As in all chemical reactions, conversion in visbreaking depends primarily on temperature and time. As a measure of “thermal severity” under reactions conditions, one can use a thermal severity index (TSI) as a function of temperature and time that is shown in Figure 6.4. The exponential dependence of TSI on temperature relates to the general exponential term that constitutes the chemical reaction rate constants. The chemical conversion in visbreaking reactions can be expressed as the reduction in concentration (cA) of long-chain alkane (or high-molecular weight compounds) in the feedstocks. One can see from Figure 6.4 that the conversion in the visbreaking reaction can be expressed by the integral in Figure 6.4, assuming an apparent first-order kinetics for the reaction. It can also be seen, in Figure 6.4, that the conversion that can be related to the extent of visbreaking depends on (kt); and the TSI to establish the interchangeability of T and t for a given conversion relates to (e(-Ea/RT)t), where Ea is the apparent activation energy of the reaction, R is the universal gas constant, T is the temperature, and t is time. In using the TSI for comparing thermal severity of different T and t combinations as major operating variables of visbreaking, care should be taken to use the right units for R and T. As a general convention, an apparent activation of energy of 50 kcal/mol is assumed for thermal cracking reactions involving the homolysis of C-C bonds to produce free radicals.
Higher visbreaking severity would produce a higher reduction in viscosity. Thermal severity is limited by the reactivity of the feedstock and the storage stability of the residual fuel in accordance with the desired conversion level and desired reduction in viscosity. Asphaltene content and concarbon of the feedstocks are important factors to consider when selecting an appropriate thermal severity for the process to prevent excessive coking in the visbreaking reactor.
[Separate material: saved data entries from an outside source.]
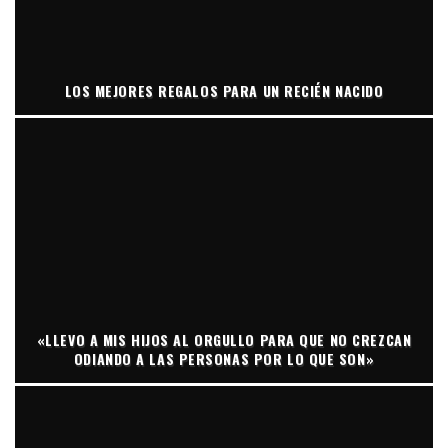
LOS MEJORES REGALOS PARA UN RECIÉN NACIDO
«LLEVO A MIS HIJOS AL ORGULLO PARA QUE NO CREZCAN
ODIANDO A LAS PERSONAS POR LO QUE SON»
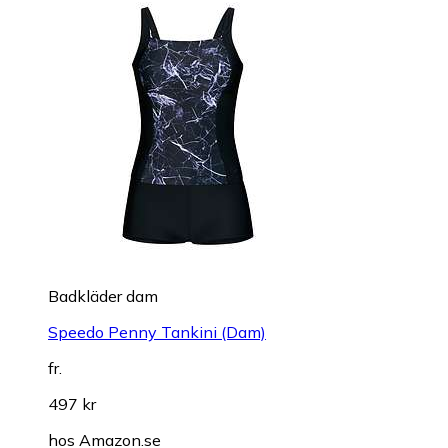
Badkläder dam
Speedo Penny Tankini (Dam)
fr.
497 kr
hos
Amazon.se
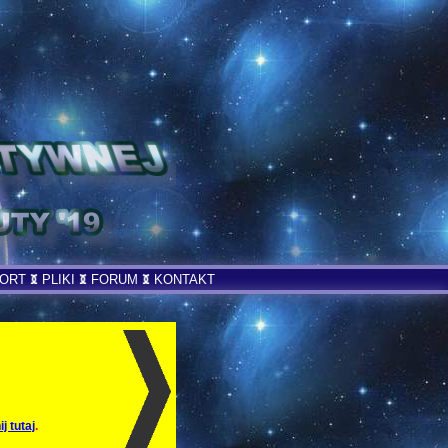
ORT
PLIKI
FORUM
KONTAKT
ij tutaj
.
[1] Petroleum Refining, by J. H. Gary, G. E. Handwerk, M. J. Kaiser, 5th Edition, CRC Press NY, 2007, Chapter 5, pp.111-116.
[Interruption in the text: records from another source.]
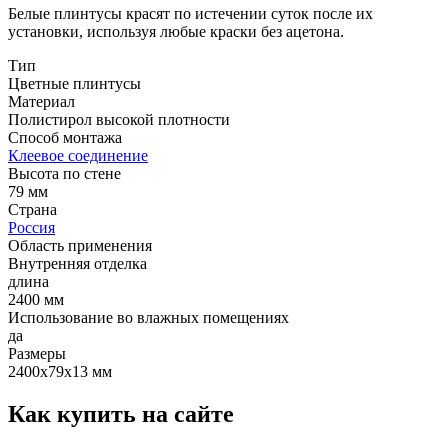
Белые плинтусы красят по истечении суток после их
установки, используя любые краски без ацетона.
Тип
Цветные плинтусы
Материал
Полистирол высокой плотности
Способ монтажа
Клеевое соединение
Высота по стене
79 мм
Страна
Россия
Область применения
Внутренняя отделка
длина
2400 мм
Использование во влажных помещениях
да
Размеры
2400х79х13 мм
Как купить на сайте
There are two types of visbreaking processes: coil or soaker visbreaking. Figure 6.5a shows a schematic diagram of the coil visbreaking process. For visbreaking, the feedstock is introduced into the coil heated in the furnace, where the thermal cracking reactions take place. At the furnace outlet, the reaction products are immediately quenched using a portion of the gas oil product from the fractionator to stop the thermal cracking reactions. The quenched products are sent to the fractionator for separation into gas, gasoline, light gas oil, and visbroken residue streams. A steam stripper can be used with the fractionator for better separation of the visbreaking products. In the soaker visbreaking process, a soak drum is placed after the furnace, Figure 6.5b. Most of the thermal cracking reactions, in this case, take place in the soaker drum.
Depending on the process objectives and feedstock characteristics, reaction temperatures range from 450°C to 485°C and pressures ranging from 3 to 10 bar. Higher temperatures and lower residence times are used in the coil visbreaking process.
Residence times can vary from 1 min (associated with high temperatures in coil visbreaking) to 10 min (for lower temperatures used in soaker visbreaking).
Similar to deasphalting and distillation, the environmental impact of visbreaking is associated with burning fuel in the furnace to provide energy for thermal cracking, and, to a lesser extent, burning off the coke deposited in the coil or soaker drum leading to emissions of CO2, oxides of nitrogen (NOx), and oxides of sulfur (SOx) in the flue gases.
A coil visbreaker operates at 500°C for 1 min. How long will it take to achieve the same thermal severity at 450°C in a soaker visbreaking process? An apparent Arrhenius activation energy for thermal cracking is given as 50 kcal/mol.